▶ **TEXT SEGMENT**
UP, UP, AND AWAYStephen White of COSI uses a model rocket to make a point during one of his presentations to students at Pine Grove Manor School on March 31.

Students at Pine Grove Manor Elementary School were the beneficiaries March 31 of a special partnership between the Franklin Food Bank and an Ohio-based science museum.

The museum, the Center of Science and Industry (COSI), has for the past two years deployed representatives to bring to schools its “Learning Lunchbox” program, which is designed to push Science, Technology, Engineering and Math (STEM) concepts.

And on the last day of March, it was Pine Grove Manor’s turn, which incidentally was COSI’s first foray into New Jersey.

Stephen White, COSI’s chief strategy officer, led two presentations before groups of very excited and very noisy Pine Grove students. The students cheered and clapped when White showed the how to “make a cloud” (mixing dry ice with water) and also “launching a rocket” by dropping a fizzy tablet into a film canister filled with water and waiting for the pressure to build up.

The theme of this Learning Lunchbox is NASA’s upcoming Artemis moon exploration, White said.

One important aspect of the program is a partnership with a local food bank or pantry, White said. Enter the Franklin Food Bank.

With the Learning Lunchbox, White said, COSI targets “families and youth, and we partner with food banks.”

“The goal is to help feed hungry minds and feed hungry lives, especially around times like Spring break, when we know we want to accelerate learning,” he said.

The reason COSI partnered with NASA, White said, was to be able to tell kids “you, too have a place in space, you have a place in STEM.”

The lunchbox has more than 10 hours’ worth of content, White said. He said the hope is that the students do the activities over Spring break, which starts April 3.

“We include everything the kids need to do the activities,” he said.

Among the activities in the lunchbox are launching a rocket, making a moon base, and learning about asteroid impacts on the moon, he said.

“They even get their own certificate from NASA once they complete their kits,” he said.

▶ **TASK 1**
According to the article on COSI's Learning Lunchbox visit to Pine Grove Manor, what is the theme of this Learning Lunchbox?
▶ **TASK 2**
Write the next part of the article on COSI's Learning Lunchbox visit to Pine Grove Manor, picking up after its final sentence.

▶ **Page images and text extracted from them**
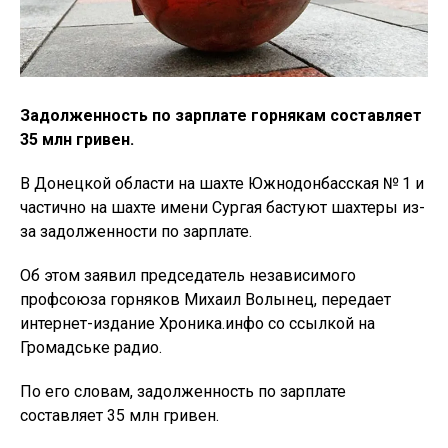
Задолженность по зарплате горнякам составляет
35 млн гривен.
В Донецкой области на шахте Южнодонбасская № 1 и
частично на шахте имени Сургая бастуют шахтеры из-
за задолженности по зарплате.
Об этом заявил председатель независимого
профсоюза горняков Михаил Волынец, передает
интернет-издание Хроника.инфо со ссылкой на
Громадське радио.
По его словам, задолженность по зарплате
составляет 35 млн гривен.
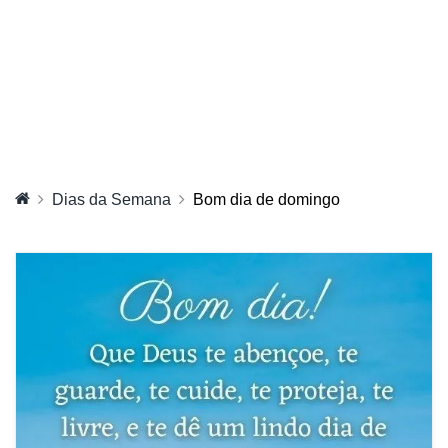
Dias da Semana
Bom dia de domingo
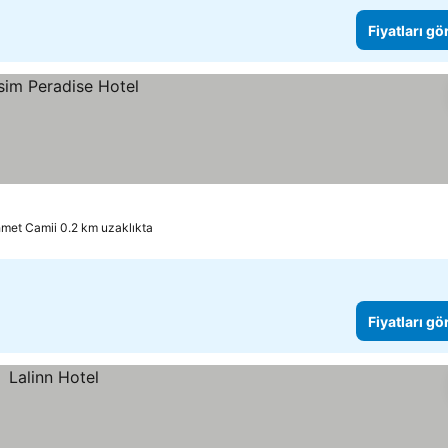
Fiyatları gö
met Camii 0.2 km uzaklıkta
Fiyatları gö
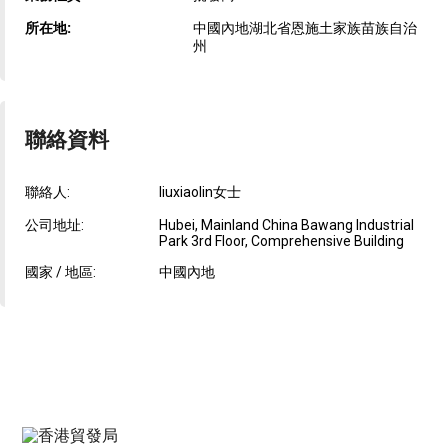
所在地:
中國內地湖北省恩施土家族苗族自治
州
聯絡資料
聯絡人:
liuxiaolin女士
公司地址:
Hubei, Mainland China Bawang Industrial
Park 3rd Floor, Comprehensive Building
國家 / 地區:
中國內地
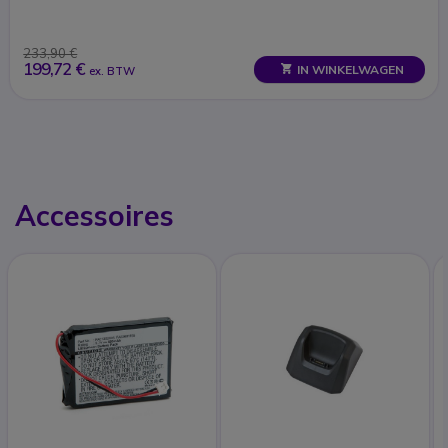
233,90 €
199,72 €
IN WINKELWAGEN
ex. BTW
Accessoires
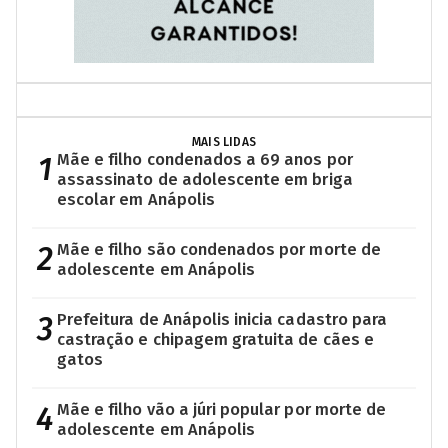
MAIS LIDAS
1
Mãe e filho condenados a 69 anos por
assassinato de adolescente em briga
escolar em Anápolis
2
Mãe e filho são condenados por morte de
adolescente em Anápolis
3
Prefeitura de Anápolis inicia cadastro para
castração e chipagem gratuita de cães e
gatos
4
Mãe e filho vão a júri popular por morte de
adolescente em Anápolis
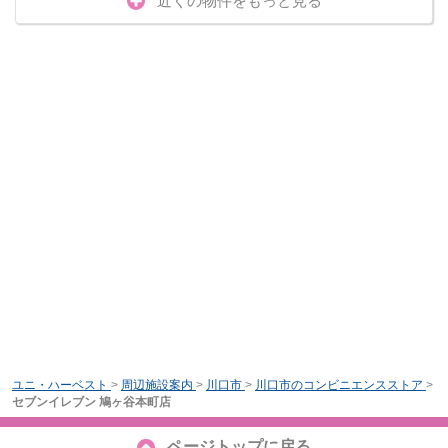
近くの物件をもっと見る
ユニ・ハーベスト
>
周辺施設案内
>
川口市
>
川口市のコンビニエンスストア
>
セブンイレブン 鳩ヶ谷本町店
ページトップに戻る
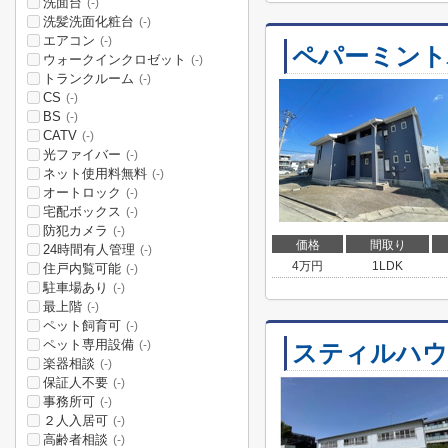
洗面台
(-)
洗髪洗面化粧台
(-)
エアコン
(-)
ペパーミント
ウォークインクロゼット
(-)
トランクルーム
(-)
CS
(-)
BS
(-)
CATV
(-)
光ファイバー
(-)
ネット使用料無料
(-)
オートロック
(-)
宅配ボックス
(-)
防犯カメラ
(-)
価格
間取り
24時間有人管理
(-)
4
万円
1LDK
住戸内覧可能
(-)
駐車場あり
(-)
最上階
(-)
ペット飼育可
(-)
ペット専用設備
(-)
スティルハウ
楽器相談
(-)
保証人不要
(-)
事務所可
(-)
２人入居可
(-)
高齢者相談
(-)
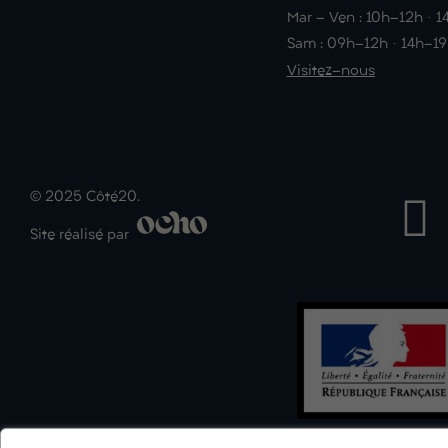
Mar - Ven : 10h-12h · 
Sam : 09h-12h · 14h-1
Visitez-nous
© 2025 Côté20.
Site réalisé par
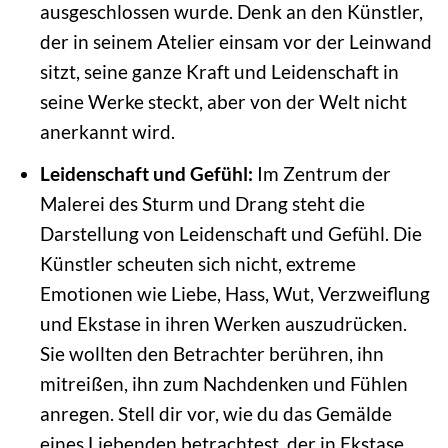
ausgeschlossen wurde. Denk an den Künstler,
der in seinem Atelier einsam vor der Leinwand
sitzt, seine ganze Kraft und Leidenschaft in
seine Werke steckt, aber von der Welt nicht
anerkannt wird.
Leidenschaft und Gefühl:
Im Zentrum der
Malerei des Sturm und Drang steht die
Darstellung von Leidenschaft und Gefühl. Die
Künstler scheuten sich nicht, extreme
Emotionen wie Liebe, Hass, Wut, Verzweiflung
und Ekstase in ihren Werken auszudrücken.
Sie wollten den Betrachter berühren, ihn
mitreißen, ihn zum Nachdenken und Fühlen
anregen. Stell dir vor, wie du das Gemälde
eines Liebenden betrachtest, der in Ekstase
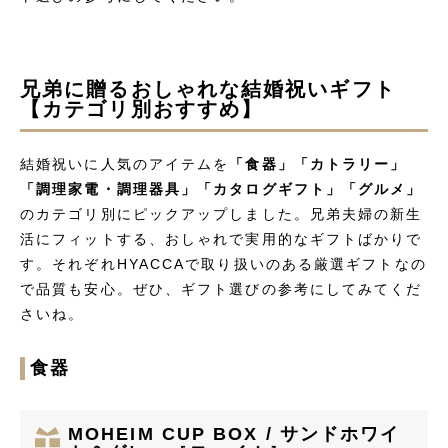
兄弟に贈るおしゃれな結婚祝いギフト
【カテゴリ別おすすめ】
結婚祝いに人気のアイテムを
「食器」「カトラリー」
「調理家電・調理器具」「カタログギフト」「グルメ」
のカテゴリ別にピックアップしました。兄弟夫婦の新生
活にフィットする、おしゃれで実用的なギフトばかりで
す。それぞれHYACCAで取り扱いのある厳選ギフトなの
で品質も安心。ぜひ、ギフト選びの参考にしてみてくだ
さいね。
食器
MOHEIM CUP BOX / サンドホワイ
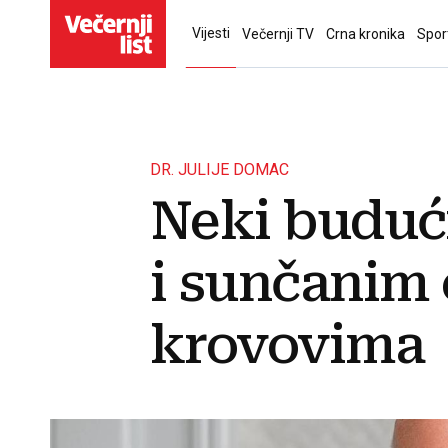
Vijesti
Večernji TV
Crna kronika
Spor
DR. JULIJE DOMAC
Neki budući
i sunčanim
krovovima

▶ **WRITTEN ANSWER 1**
NASA's upcoming Artemis moon exploration.

▶ **WRITTEN ANSWER 2**
The program’s goal, White said, “was to create a resource that could help accelerate learning. We know there are some challenges around Covid.”

“We also know that diversity in STEM is a challenge, so we include resources to help showcase the diversity in STEM, to say if that person who looks like me can do it, I can do it too,” White said.

The Franklin Food Bank’s executive director, Derrick Smith, had a background in education before he took the food bank’s helm.

Smith said that events such as pandemics, with their school closings and isolation, result in “academic slide.” The COSI program, he said seeks to reverse that.

“Connecting it with food banks was brilliant,” he said.

Especially in the Pine Grove Manor neighborhood, where Smith said many of the Food Bank’s clients live.

“Where there’s high free and reduced lunch, kids don’t have access to food over the weekends and over the break,” he said. “So why don’t we put a kit together that gives them the opportunity to eat all the way through this break and educate their kids all through this break?”

The Food Bank brought pallets of boxed food to give to parents as they picked up their children at the end of the school day. Each car received two boxes, one with perishable items such as produce, and one with non-perishable items, Smith said.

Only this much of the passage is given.